Determine the number of lines in the data below that contain the string "front", and respond with that number alone.

Skeletal landmark data

-*-*-

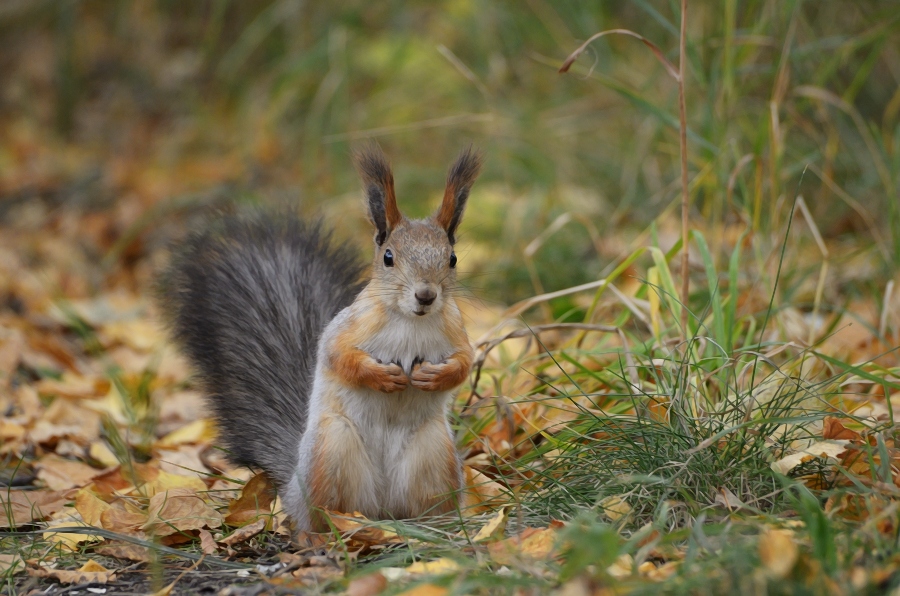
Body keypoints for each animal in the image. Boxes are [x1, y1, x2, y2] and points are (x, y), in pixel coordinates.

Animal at [162, 147, 486, 532]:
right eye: (388, 257)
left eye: (452, 258)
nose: (426, 296)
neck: (411, 322)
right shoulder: (345, 329)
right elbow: (339, 356)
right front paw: (381, 376)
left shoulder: (457, 333)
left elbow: (464, 362)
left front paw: (436, 376)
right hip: (332, 449)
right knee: (322, 514)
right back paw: (328, 531)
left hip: (434, 454)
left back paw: (434, 529)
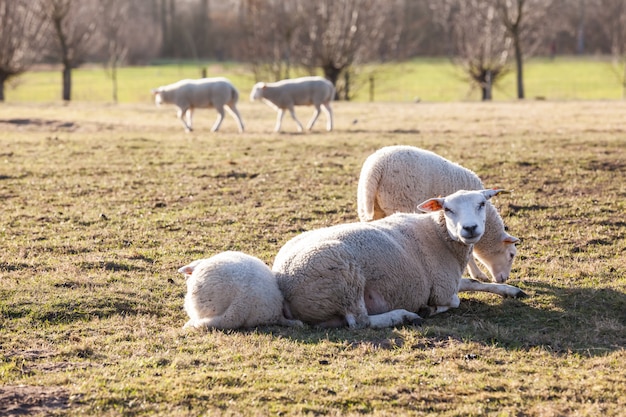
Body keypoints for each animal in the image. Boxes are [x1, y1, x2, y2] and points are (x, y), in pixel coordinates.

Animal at [270, 188, 524, 328]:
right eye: (448, 209)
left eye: (481, 203)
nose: (469, 228)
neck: (438, 234)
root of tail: (281, 283)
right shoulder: (442, 288)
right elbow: (454, 301)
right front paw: (429, 309)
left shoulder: (449, 279)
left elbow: (473, 282)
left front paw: (511, 290)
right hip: (344, 278)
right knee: (360, 322)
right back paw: (405, 316)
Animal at [356, 145, 516, 284]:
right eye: (511, 255)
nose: (504, 280)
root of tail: (376, 168)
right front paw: (478, 274)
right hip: (399, 202)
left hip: (368, 209)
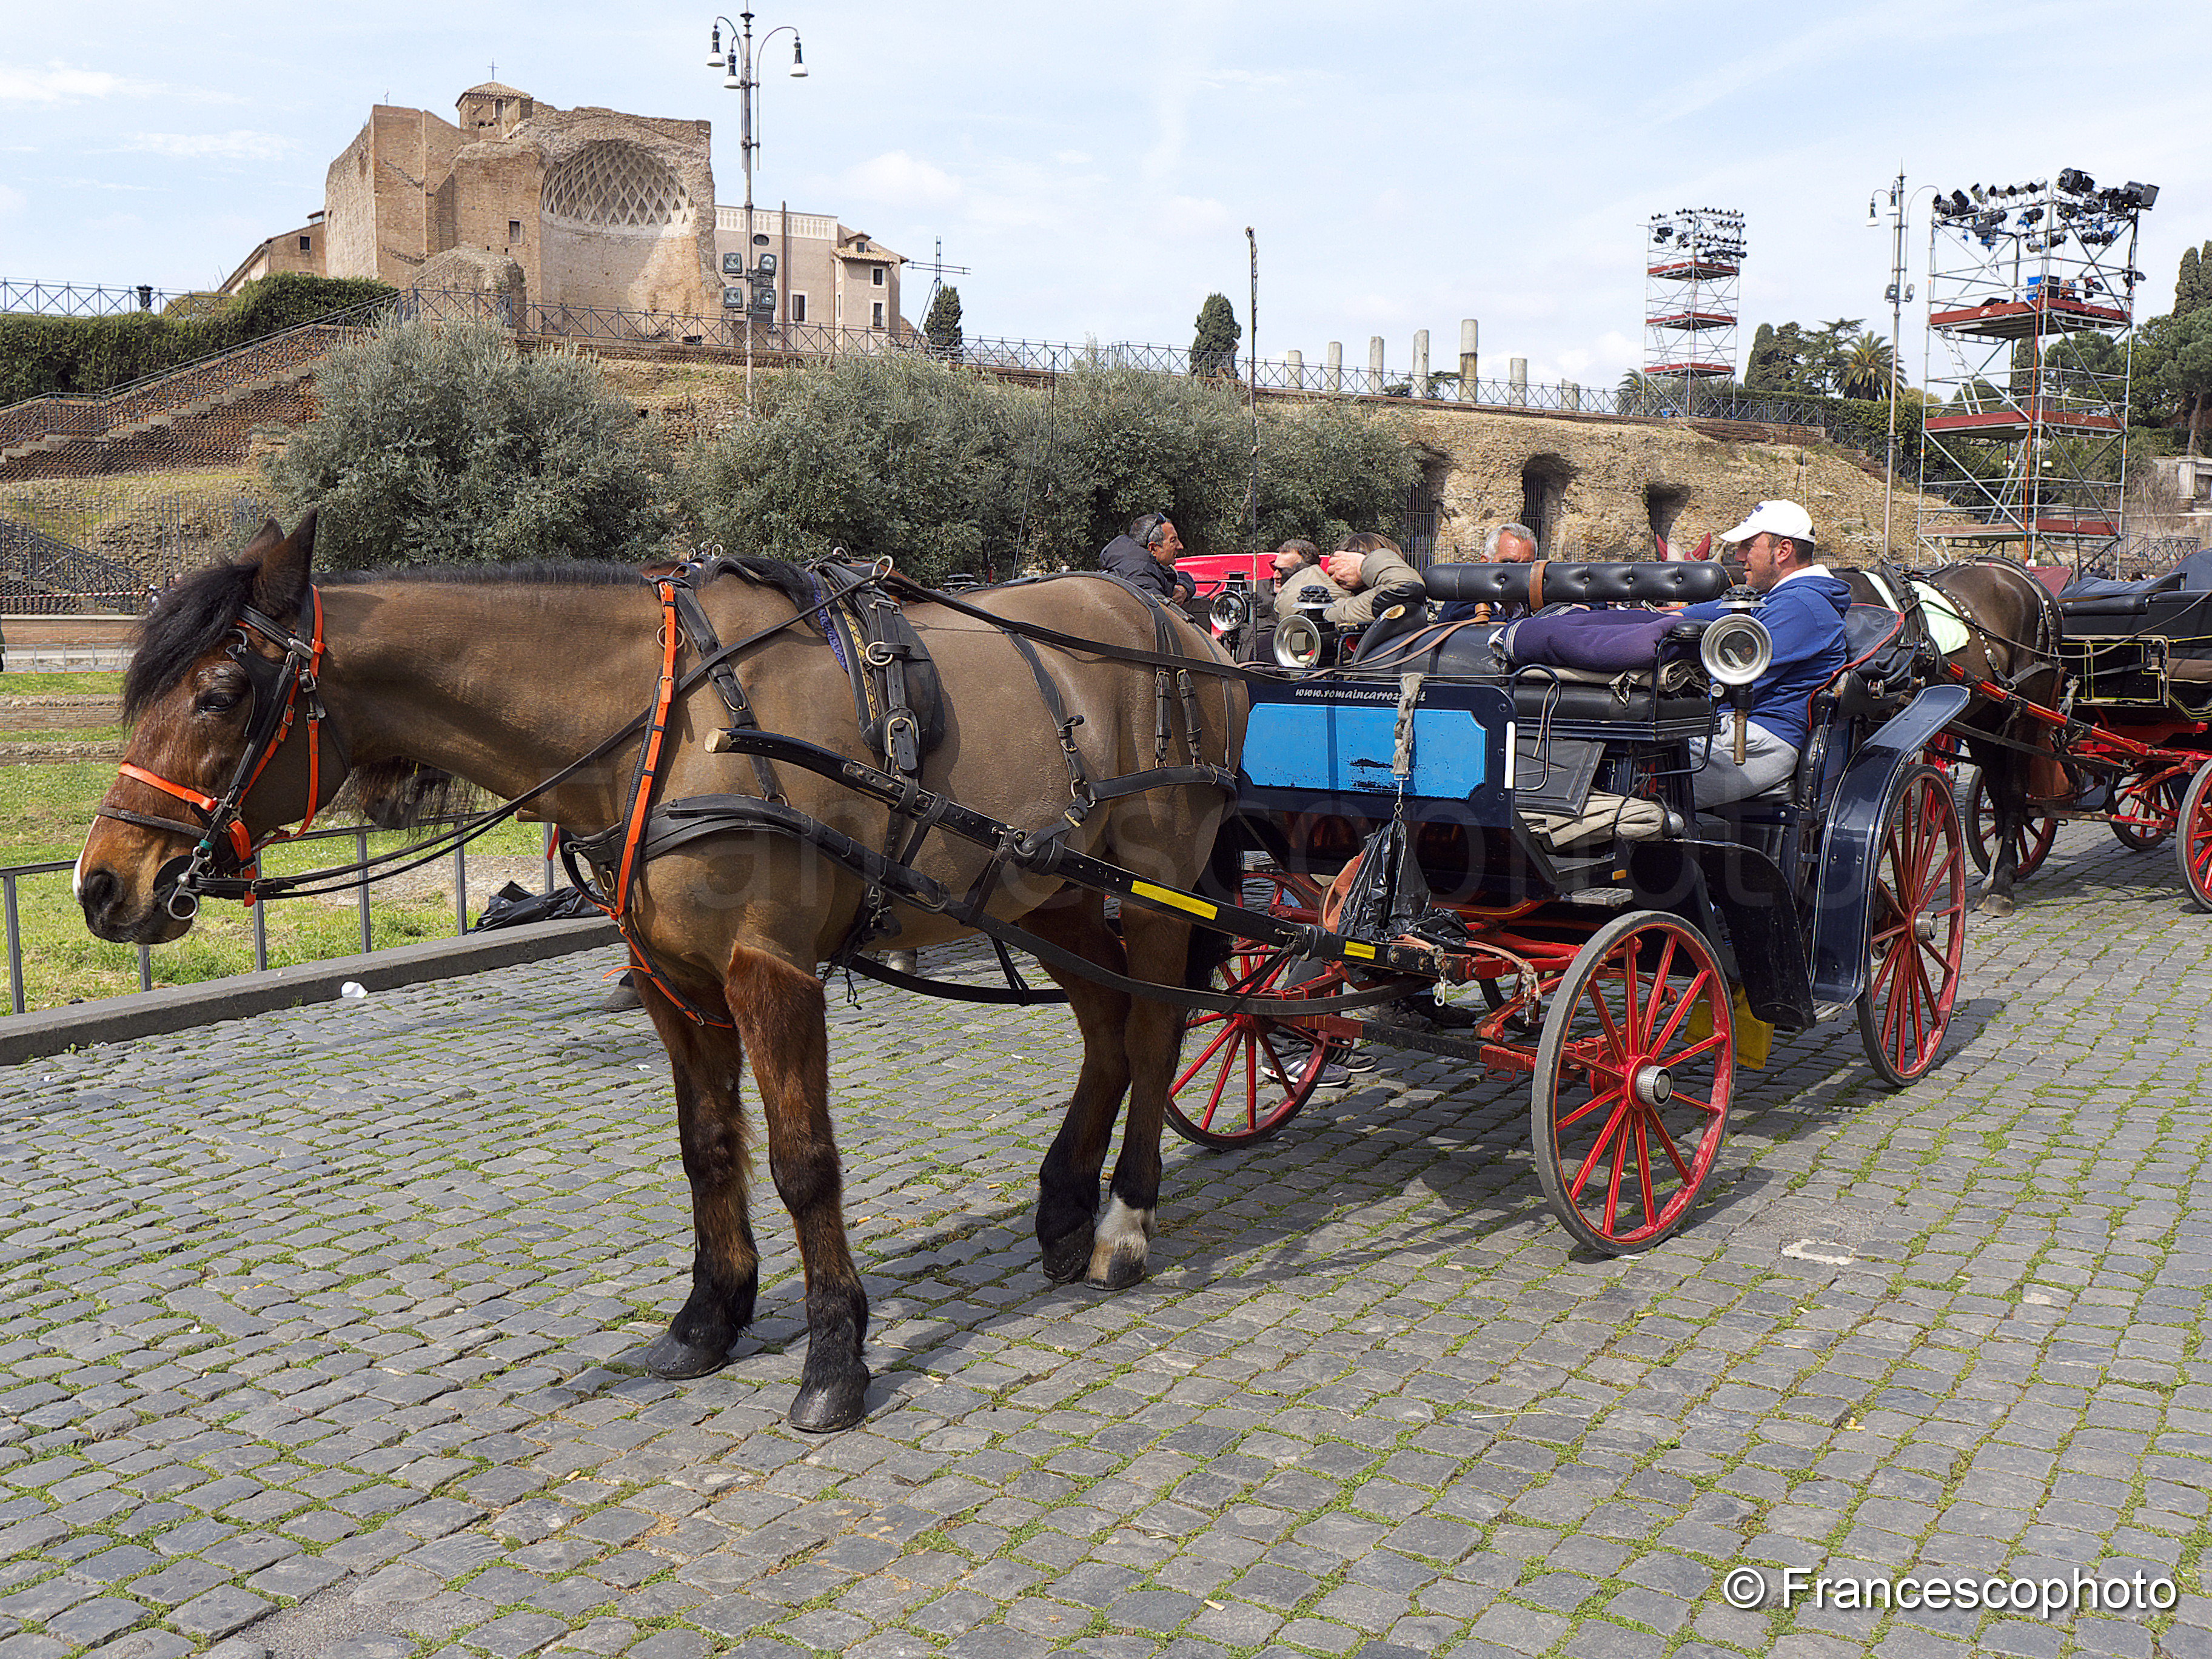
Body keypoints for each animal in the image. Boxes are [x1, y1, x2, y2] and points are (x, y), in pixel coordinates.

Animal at [73, 511, 1249, 1432]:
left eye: (221, 692)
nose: (101, 883)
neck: (666, 719)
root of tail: (1181, 628)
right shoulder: (672, 977)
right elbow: (706, 1149)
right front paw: (710, 1316)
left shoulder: (770, 973)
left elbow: (802, 1163)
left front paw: (834, 1358)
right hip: (1056, 896)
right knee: (1106, 1038)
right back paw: (1062, 1208)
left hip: (1153, 894)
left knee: (1154, 1038)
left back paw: (1124, 1221)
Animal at [1846, 558, 2063, 915]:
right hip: (1985, 718)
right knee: (1997, 790)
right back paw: (1995, 876)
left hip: (2025, 709)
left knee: (2014, 791)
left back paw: (2001, 886)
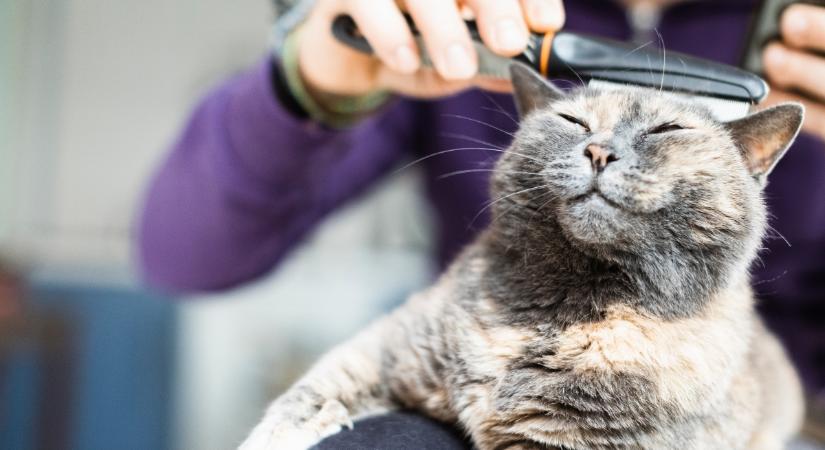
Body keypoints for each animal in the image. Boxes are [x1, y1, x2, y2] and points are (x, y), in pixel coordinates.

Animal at [238, 64, 804, 450]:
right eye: (574, 121)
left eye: (667, 130)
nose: (599, 151)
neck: (560, 310)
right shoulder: (386, 346)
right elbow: (309, 392)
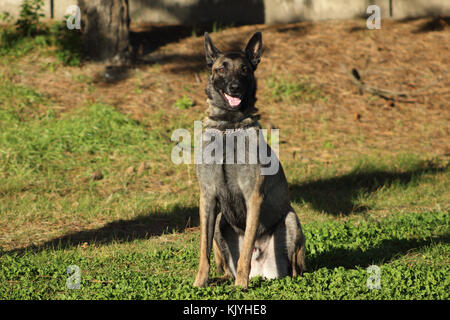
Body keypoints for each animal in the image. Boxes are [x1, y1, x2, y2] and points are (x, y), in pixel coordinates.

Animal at [193, 31, 306, 288]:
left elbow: (244, 252)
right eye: (221, 69)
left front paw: (241, 286)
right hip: (219, 223)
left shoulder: (253, 196)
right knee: (225, 265)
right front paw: (199, 282)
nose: (234, 87)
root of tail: (262, 273)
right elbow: (203, 250)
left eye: (244, 69)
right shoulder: (207, 197)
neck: (228, 127)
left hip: (291, 219)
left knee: (295, 268)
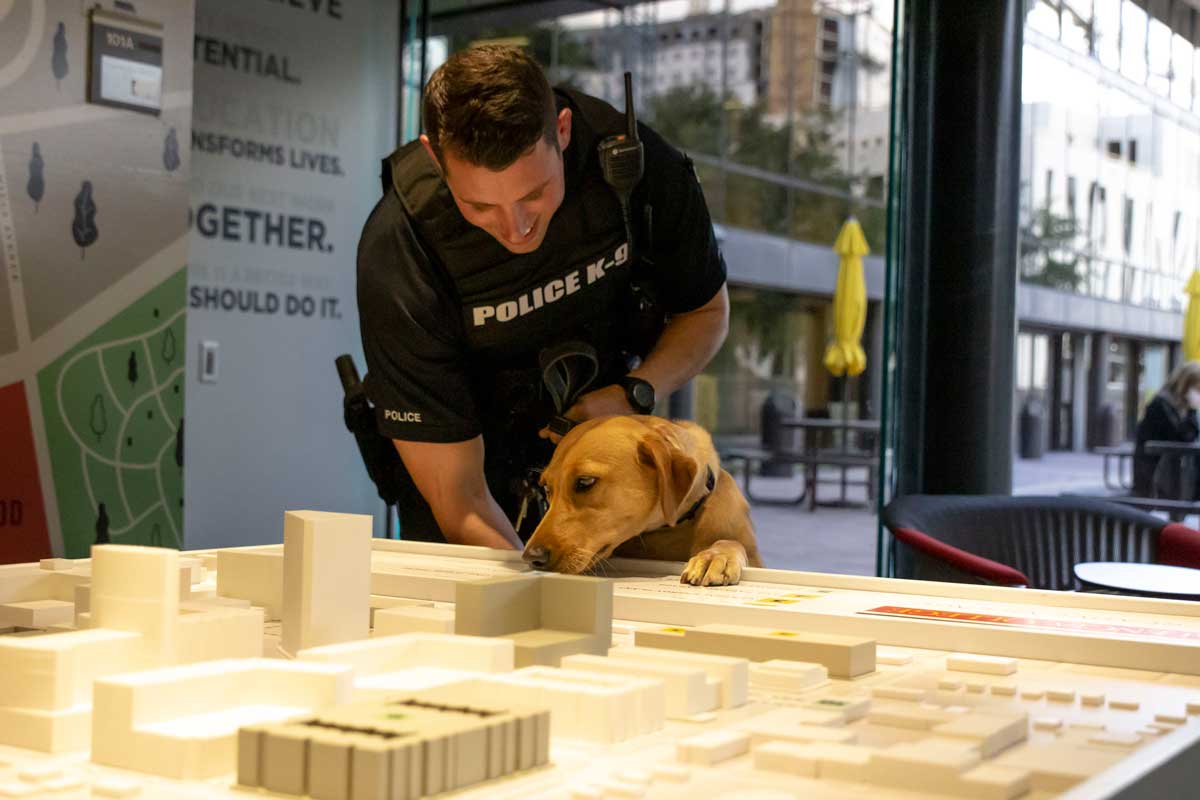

-*-*-

- [YOUR SOLUTION] 9